In den 90er Jahren des vorigen Jahrhunderts hat Citroen die 2CV-Produktion eingestellt. Aber ungebrochen ist das Interesse an dem Modell, das sich schon lange zu einem Kultauto entwickelt hat. „Das Enten-Treffen organisieren wir seit Jahren. Auf der der diesjährigen Bremen Classic Motorshow haben uns die Mini-Fahrer gefragt, weil sie kein eigenes Treffen mehr organisieren, ob sie zum Enten-Treffen kommen könnten. Wir haben das sofort bejaht, weil wir hier auf dem Veranstaltungsgelände Platz ohne Ende haben“, berichtet Bomhoff. Und: „Seit 2004 sind wir hier auf dem Platz. Die Ente erinnert viele an ihre Jugendzeit. Das ist auch bei mir der Fall. Denn Ente fahre ich seit meinem 18. Lebensjahr. Jetzt bin ich 50.“

Bomhoff findet: „Ente-Fahrer sind ein eigenes Völkchen. Auf Oldtimer-Treffen fühlen wir uns nicht wohl, weil wir keine Oldtimer fahren.“ Bomhoff schildert: „Wenn du nach Frankreich mit einer Ente fährst, wirst du überall freundlich aufgenommen. Denn du fährst dann ein Auto von ihnen.“

Viele reisen zum Treffen auf dem Oytener Backsberg mit der ganzen Familie an. Während die Erwachsenen vor ihren Wohnwagen oder Zelten sitzen, ins Gespräch kommen, in der Sonne baden oder grillen, laufen die Kinder quer über den Platz, entdecken Baumstämme oder anderes zum Herumklettern und Spielen.

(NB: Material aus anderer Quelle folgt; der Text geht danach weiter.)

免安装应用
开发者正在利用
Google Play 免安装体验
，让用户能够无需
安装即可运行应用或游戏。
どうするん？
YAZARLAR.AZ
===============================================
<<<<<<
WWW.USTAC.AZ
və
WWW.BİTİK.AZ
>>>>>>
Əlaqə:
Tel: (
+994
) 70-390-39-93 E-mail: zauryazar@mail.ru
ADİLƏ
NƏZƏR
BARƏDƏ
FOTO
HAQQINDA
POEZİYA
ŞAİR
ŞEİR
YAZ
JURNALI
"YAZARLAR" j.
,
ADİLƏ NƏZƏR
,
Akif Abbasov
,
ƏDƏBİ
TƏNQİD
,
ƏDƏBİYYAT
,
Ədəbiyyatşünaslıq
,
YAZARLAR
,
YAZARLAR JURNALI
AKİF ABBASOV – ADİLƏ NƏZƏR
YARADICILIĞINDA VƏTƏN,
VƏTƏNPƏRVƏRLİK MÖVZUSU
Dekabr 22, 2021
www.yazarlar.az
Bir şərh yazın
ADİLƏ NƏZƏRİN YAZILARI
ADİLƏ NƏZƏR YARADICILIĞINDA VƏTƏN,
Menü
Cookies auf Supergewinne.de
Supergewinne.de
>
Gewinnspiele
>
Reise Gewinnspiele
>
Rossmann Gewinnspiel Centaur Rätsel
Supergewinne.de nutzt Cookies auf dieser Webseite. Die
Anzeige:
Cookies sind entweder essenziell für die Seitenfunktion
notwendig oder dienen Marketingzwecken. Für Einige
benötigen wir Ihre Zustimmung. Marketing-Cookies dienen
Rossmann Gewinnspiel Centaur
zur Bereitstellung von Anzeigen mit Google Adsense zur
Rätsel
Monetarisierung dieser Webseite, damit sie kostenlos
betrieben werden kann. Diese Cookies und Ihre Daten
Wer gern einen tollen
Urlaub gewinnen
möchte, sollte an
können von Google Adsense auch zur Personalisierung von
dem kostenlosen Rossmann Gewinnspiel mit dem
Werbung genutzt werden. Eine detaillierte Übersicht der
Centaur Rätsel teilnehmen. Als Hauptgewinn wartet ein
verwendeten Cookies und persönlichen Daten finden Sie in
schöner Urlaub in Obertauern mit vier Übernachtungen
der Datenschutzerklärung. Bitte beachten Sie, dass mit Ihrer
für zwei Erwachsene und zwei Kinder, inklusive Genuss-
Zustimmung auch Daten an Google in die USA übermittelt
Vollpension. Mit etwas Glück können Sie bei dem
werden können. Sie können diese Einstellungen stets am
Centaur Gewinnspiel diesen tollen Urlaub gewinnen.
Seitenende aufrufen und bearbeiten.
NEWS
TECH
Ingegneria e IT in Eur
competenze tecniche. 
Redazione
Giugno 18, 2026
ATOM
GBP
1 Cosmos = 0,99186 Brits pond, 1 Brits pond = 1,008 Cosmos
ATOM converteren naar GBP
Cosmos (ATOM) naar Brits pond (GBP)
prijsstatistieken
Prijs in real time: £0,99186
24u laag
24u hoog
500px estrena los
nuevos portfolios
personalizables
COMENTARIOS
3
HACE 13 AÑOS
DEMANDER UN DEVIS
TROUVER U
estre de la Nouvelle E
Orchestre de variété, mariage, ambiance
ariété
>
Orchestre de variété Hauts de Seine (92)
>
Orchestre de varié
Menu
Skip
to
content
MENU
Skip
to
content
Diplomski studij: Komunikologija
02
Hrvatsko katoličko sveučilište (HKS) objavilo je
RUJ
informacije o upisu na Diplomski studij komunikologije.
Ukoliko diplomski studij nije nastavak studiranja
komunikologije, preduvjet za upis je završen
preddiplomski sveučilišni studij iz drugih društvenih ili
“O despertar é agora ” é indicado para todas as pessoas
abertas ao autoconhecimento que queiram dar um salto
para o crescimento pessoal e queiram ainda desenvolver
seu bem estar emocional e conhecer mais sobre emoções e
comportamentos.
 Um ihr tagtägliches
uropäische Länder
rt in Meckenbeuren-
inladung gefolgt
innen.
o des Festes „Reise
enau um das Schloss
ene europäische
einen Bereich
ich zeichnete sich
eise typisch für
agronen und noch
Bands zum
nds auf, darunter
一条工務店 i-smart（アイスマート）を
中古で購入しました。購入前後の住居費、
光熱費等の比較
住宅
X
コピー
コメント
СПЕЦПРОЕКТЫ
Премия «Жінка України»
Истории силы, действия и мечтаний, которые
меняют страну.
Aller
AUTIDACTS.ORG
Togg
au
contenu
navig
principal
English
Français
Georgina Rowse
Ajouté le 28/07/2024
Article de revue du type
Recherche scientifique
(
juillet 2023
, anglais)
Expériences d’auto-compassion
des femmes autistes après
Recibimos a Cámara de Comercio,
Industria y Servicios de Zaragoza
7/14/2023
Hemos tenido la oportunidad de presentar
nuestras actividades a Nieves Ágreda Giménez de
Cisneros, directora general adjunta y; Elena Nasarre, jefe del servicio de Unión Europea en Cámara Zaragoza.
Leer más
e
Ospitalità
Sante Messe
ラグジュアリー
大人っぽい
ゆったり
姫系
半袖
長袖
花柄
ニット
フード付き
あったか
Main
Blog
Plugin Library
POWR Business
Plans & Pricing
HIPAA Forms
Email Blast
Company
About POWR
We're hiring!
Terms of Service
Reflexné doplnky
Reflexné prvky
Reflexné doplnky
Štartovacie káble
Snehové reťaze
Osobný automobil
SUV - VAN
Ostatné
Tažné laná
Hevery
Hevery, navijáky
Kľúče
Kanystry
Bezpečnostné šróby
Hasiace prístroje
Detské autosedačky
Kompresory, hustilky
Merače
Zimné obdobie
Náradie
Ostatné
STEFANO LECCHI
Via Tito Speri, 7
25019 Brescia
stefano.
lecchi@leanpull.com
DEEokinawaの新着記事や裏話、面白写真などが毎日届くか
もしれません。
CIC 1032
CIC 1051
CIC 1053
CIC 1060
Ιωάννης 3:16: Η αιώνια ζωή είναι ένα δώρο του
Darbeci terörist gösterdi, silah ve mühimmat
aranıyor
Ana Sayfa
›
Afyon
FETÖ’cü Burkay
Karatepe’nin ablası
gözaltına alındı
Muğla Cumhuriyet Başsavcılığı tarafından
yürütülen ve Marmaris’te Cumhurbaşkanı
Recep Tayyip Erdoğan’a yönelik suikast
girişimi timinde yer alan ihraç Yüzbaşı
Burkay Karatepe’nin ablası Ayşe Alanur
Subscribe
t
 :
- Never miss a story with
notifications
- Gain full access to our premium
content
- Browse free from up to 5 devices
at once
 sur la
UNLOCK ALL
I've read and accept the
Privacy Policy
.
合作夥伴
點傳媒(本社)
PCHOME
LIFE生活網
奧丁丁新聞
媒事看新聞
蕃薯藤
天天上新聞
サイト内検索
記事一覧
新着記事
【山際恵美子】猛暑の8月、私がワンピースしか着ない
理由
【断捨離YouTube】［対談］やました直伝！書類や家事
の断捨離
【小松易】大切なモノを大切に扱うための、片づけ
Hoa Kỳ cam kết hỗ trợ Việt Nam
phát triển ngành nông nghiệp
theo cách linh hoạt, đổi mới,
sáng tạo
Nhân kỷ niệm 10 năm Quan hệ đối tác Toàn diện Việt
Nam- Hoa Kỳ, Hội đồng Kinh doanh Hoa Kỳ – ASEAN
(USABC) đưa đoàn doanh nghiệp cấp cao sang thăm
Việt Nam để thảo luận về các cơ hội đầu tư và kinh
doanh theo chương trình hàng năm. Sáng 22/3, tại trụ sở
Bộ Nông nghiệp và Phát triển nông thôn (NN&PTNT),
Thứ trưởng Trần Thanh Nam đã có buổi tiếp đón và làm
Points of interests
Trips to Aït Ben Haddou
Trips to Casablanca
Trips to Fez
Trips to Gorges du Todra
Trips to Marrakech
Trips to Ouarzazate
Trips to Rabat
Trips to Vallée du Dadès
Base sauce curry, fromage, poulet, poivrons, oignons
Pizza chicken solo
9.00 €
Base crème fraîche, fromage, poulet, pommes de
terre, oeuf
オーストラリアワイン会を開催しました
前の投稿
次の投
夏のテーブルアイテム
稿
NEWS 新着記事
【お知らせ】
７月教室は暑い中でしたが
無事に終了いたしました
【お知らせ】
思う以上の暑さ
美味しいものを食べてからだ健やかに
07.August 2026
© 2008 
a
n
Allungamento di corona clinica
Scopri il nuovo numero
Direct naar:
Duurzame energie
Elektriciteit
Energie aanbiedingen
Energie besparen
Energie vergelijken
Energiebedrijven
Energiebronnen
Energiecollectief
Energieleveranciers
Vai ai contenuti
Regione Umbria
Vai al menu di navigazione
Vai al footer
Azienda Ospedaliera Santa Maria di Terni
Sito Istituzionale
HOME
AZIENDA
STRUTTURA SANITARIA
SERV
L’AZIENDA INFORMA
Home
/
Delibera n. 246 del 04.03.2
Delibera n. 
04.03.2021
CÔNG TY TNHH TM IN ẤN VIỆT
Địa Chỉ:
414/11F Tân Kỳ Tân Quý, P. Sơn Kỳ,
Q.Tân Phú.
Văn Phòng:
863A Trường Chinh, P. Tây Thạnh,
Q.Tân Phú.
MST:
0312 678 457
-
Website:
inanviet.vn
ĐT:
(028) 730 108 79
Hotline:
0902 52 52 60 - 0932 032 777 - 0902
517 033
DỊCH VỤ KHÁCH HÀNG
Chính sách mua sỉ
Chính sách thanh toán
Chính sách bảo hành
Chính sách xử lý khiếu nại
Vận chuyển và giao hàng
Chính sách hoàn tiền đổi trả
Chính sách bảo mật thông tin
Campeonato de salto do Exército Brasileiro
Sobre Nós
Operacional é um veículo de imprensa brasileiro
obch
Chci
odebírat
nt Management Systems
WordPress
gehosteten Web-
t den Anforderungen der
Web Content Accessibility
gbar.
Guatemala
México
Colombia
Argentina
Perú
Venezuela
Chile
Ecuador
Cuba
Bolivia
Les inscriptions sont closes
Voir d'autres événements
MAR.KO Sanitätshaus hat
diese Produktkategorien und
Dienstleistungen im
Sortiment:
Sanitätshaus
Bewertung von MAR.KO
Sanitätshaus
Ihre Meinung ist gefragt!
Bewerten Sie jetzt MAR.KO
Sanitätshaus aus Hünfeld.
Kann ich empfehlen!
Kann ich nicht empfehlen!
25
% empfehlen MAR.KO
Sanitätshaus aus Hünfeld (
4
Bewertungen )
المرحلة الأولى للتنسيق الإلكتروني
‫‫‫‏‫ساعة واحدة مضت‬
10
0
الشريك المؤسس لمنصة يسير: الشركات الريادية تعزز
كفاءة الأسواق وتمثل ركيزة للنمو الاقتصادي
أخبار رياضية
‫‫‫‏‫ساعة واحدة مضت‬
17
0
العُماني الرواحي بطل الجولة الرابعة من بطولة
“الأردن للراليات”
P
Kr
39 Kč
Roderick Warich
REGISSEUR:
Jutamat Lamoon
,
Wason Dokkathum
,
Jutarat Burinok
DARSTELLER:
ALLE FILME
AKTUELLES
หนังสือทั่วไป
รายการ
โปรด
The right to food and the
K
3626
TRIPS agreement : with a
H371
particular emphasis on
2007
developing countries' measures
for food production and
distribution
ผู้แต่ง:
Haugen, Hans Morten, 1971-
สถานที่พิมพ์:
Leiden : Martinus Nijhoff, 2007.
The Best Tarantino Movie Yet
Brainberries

Wer ein wenig handwerkliches Geschick hat, der kann vieles an seiner Ente selber reparieren. Die Grundkonstruktion stammt aus einer Zeit vor dem Zweiten Weltkrieg aus dem Jahr 1936. Die hat sich seitdem in ihrem Aussehen nur leicht verändert. Eine cremefarbene Ente fährt Ala Bauer, die aus Bielefeld zum Backsberg reiste. „Sie ist einfach schick“, schmunzelt sie und genießt das schöne Wetter und die nette Atmosphäre auf dem Treffen.